Task prompt ->
Every line with the string "useful" should be copied from the data.

Material provided ->
·····

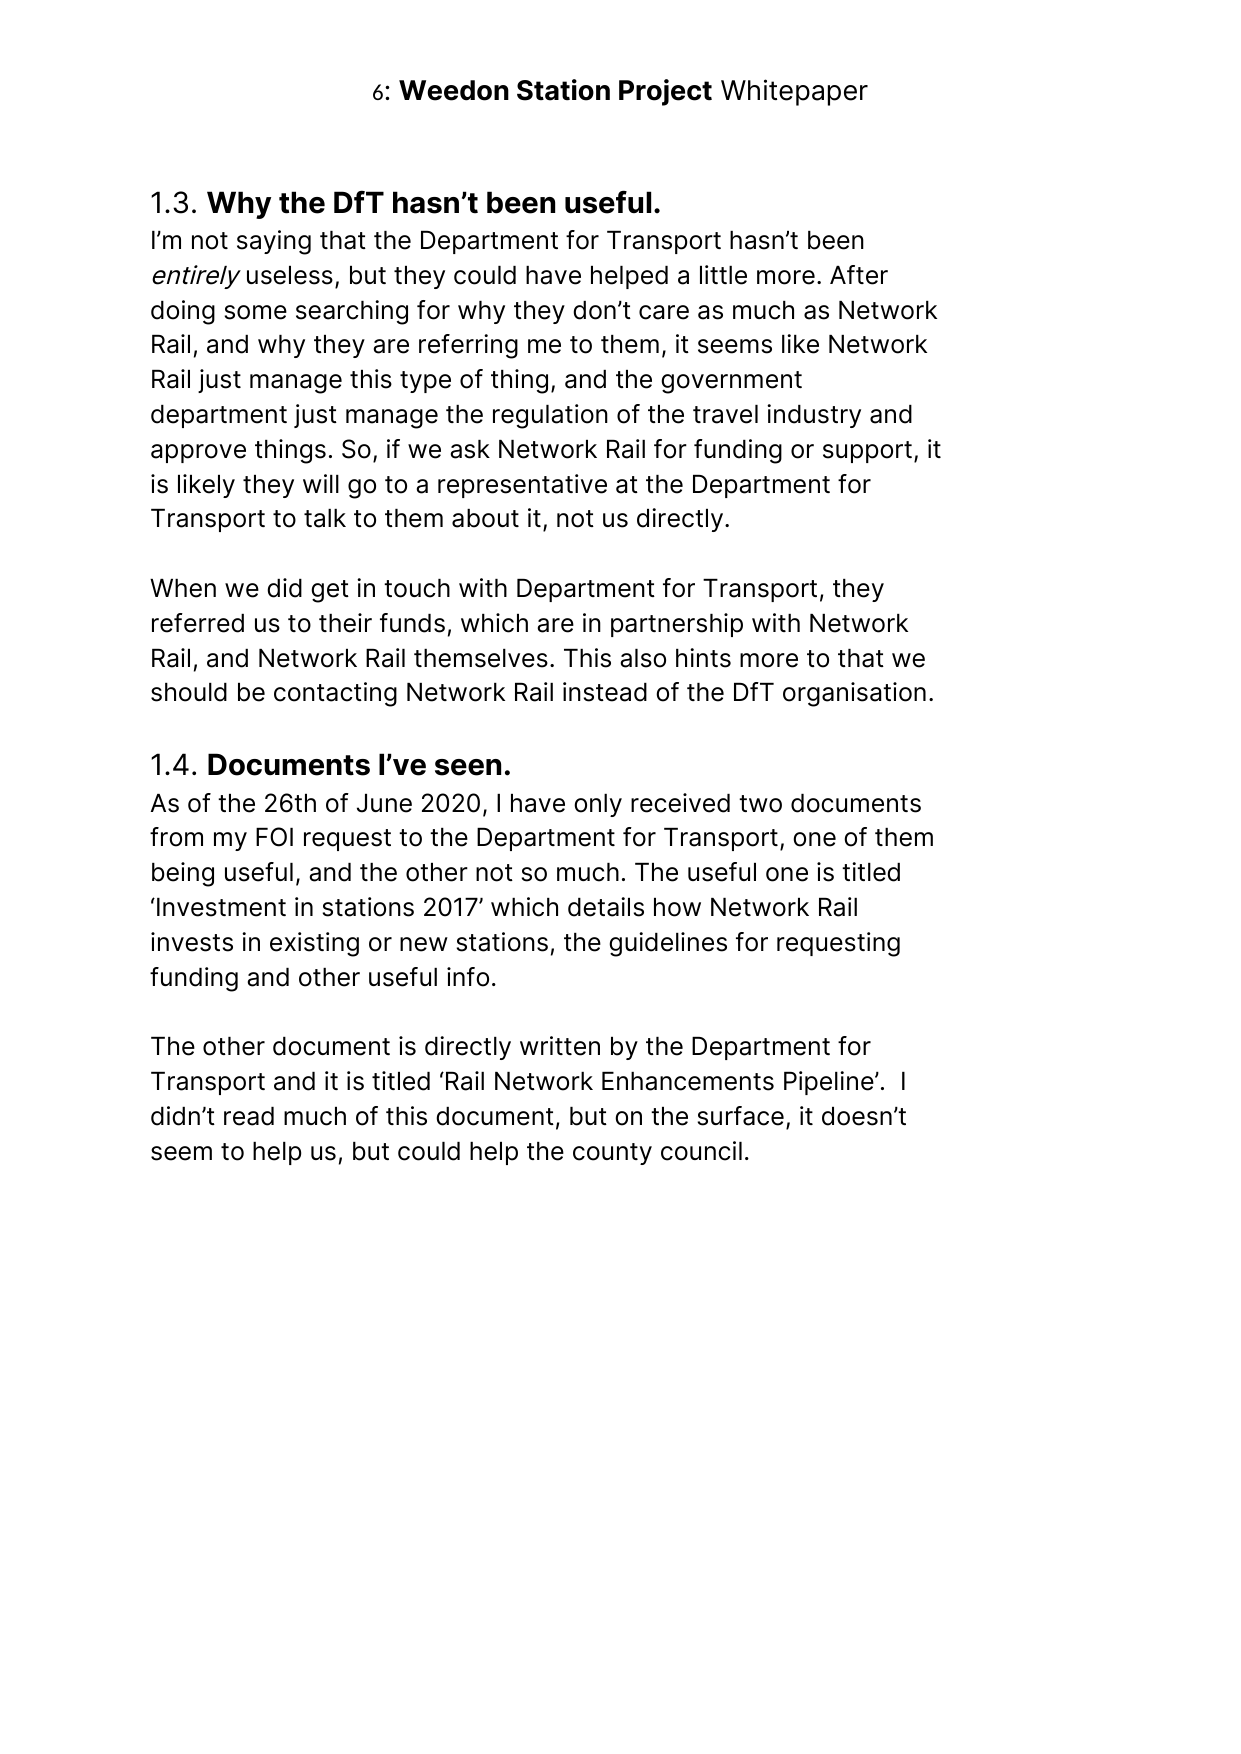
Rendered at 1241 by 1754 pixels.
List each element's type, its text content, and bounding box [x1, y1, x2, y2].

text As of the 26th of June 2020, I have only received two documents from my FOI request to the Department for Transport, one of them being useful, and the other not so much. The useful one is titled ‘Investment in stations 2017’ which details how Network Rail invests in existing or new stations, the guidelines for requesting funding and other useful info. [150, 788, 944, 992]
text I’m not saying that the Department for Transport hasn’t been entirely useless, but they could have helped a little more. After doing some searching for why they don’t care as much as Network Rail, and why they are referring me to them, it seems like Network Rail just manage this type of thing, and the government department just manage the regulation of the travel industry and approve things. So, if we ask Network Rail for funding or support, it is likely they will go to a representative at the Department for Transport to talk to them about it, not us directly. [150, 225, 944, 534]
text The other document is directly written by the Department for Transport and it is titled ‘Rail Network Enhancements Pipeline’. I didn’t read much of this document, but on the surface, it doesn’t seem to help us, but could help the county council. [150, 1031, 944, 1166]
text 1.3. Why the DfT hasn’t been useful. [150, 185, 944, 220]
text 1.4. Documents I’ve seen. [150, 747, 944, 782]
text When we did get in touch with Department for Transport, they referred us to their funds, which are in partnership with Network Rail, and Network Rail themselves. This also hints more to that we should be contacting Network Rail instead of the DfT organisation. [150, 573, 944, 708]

·····

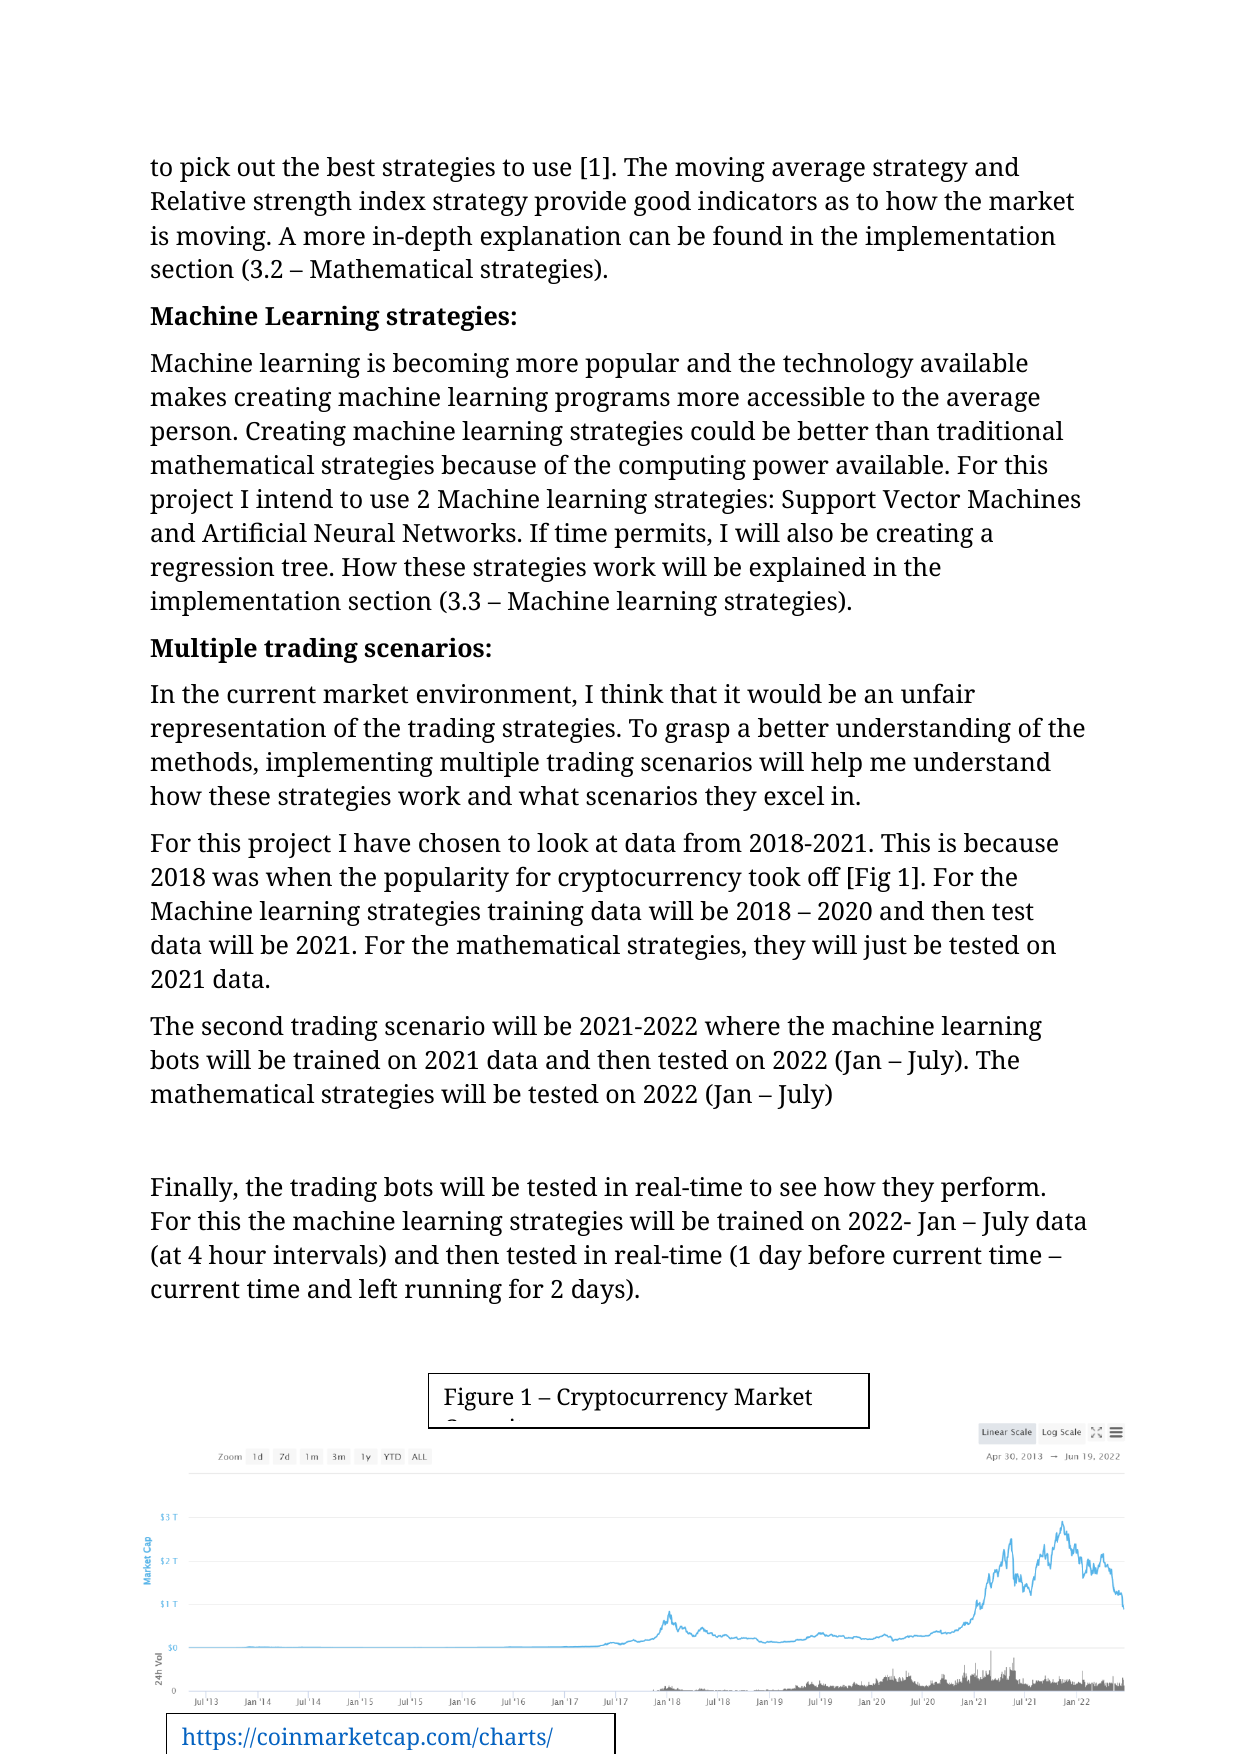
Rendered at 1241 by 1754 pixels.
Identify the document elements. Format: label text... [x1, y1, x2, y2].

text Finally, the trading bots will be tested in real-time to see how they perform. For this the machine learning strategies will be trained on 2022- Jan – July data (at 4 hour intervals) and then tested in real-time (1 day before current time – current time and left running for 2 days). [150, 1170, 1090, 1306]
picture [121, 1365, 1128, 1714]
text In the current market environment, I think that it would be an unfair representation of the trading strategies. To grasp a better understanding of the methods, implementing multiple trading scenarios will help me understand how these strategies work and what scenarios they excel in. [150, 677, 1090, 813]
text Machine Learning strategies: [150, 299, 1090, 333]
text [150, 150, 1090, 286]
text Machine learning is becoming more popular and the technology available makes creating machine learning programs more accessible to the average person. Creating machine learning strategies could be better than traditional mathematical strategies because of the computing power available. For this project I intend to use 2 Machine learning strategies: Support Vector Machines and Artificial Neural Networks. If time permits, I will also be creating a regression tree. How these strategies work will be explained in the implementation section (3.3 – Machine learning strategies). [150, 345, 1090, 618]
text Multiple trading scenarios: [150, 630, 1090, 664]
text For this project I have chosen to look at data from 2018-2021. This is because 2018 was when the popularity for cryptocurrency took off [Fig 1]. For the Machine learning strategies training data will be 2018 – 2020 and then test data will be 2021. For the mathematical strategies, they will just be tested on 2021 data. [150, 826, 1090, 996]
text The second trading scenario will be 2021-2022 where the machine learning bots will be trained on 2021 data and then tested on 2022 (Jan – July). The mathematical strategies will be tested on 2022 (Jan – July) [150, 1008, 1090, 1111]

·····

Exercise solution ->
text As of the 26th of June 2020, I have only received two documents from my FOI request to the Department for Transport, one of them being useful, and the other not so much. The useful one is titled ‘Investment in stations 2017’ which details how Network Rail invests in existing or new stations, the guidelines for requesting funding and other useful info. [150, 788, 944, 992]
text 1.3. Why the DfT hasn’t been useful. [150, 185, 944, 220]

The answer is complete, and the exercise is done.